This would mean that from the current ~200m powered up hive, if this account were to use 10m HP, it'd mean that curators would receive 5% less curation rewards than they currently do and similarly some authors would potentially receive less author rewards than they currently do as well if this project never knocks on their posts, but that'd kind of be part of the point of it.

So I understand that this is not something everyone is going to be a fan of, many will probably want to know more info and risk leaking information to the public as to how exactly it operates, many may even figure it out over time as they see it operate and will be able to guesstimate what it cares about in you as authors.
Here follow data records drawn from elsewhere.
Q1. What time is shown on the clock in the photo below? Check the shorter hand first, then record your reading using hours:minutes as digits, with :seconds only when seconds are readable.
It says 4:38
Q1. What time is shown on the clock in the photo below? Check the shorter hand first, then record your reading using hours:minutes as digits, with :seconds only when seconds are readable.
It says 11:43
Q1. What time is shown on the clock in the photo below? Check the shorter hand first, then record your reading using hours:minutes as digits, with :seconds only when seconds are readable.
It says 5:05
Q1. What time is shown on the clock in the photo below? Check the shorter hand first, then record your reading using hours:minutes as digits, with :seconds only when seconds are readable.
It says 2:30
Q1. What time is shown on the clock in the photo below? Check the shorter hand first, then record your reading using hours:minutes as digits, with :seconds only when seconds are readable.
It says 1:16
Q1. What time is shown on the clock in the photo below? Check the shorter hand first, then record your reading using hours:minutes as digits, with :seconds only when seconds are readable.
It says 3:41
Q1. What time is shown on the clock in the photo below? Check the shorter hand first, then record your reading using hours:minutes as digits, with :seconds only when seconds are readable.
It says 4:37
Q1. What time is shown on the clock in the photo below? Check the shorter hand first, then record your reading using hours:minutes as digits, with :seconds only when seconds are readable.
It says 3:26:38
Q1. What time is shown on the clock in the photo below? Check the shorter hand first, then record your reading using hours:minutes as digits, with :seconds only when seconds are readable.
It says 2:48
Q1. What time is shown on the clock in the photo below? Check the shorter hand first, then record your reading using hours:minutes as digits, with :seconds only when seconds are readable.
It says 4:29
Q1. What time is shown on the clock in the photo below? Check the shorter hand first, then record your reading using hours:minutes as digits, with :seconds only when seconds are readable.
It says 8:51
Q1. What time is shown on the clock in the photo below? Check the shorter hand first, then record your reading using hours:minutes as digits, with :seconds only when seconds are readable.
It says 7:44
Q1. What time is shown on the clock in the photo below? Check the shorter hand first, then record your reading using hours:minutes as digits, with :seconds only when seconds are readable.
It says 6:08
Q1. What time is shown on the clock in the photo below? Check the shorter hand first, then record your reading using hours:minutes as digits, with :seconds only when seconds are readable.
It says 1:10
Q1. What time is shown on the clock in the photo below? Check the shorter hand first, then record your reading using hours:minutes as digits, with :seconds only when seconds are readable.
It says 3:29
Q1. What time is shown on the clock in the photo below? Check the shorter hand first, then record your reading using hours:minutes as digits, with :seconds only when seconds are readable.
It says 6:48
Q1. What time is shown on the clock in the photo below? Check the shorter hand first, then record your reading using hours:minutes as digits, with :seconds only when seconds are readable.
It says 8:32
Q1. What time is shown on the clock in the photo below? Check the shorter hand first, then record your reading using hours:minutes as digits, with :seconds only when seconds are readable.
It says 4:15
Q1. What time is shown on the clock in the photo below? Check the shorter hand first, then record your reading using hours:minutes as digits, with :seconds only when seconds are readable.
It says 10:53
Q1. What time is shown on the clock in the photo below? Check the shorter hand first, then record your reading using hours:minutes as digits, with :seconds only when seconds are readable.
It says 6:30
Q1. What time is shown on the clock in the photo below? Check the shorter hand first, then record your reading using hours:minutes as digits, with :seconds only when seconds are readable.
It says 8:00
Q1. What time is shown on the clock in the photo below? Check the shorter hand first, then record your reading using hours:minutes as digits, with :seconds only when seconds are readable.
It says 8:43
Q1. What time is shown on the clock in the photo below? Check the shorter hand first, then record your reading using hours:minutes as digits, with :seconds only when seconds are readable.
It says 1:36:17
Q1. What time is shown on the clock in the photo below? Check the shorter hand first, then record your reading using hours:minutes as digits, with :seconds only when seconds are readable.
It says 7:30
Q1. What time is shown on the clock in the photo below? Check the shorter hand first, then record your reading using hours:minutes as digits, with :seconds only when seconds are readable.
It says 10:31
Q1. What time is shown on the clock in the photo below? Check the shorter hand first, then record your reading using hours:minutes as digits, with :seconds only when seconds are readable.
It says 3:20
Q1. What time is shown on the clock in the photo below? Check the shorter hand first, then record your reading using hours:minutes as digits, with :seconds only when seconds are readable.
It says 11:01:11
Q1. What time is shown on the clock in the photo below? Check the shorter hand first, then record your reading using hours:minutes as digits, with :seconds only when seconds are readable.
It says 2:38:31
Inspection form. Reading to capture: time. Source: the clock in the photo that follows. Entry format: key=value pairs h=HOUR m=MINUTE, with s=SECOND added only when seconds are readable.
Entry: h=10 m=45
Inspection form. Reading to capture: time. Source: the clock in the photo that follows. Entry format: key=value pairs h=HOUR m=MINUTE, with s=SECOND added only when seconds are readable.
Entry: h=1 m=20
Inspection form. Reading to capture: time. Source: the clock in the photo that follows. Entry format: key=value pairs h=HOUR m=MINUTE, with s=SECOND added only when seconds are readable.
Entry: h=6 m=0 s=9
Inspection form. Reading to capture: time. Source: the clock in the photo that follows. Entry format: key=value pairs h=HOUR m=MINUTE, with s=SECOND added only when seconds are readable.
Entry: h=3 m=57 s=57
Hive is flexible so I personally would be interested to see something like this exist and be attempted, who knows, maybe the real solution to downvotes is that if an AI agent is doing it then you can't really complain to them forever as one is used to doing to downvoters these days (or maybe you can but you'd just be talking to a bot that'll instantly reply as to why they decided to downvote you). But even without the downvoting aspect in effect, I think having a "neutral" agent curate based on a set of parameters I think we can all agree as to what makes an author/user/content valueble and what strengthens our token and inflation redirection isn't something people can directly argue against.

Anyway, I'd love to hear your thoughts on it in terms of the curation aspect (the upvotes that is, please don't make this about downvotes as that's not something the project would dare to focus on early on - was just a fun point I thought fit in there if a neutral AI agent did it rather than humans).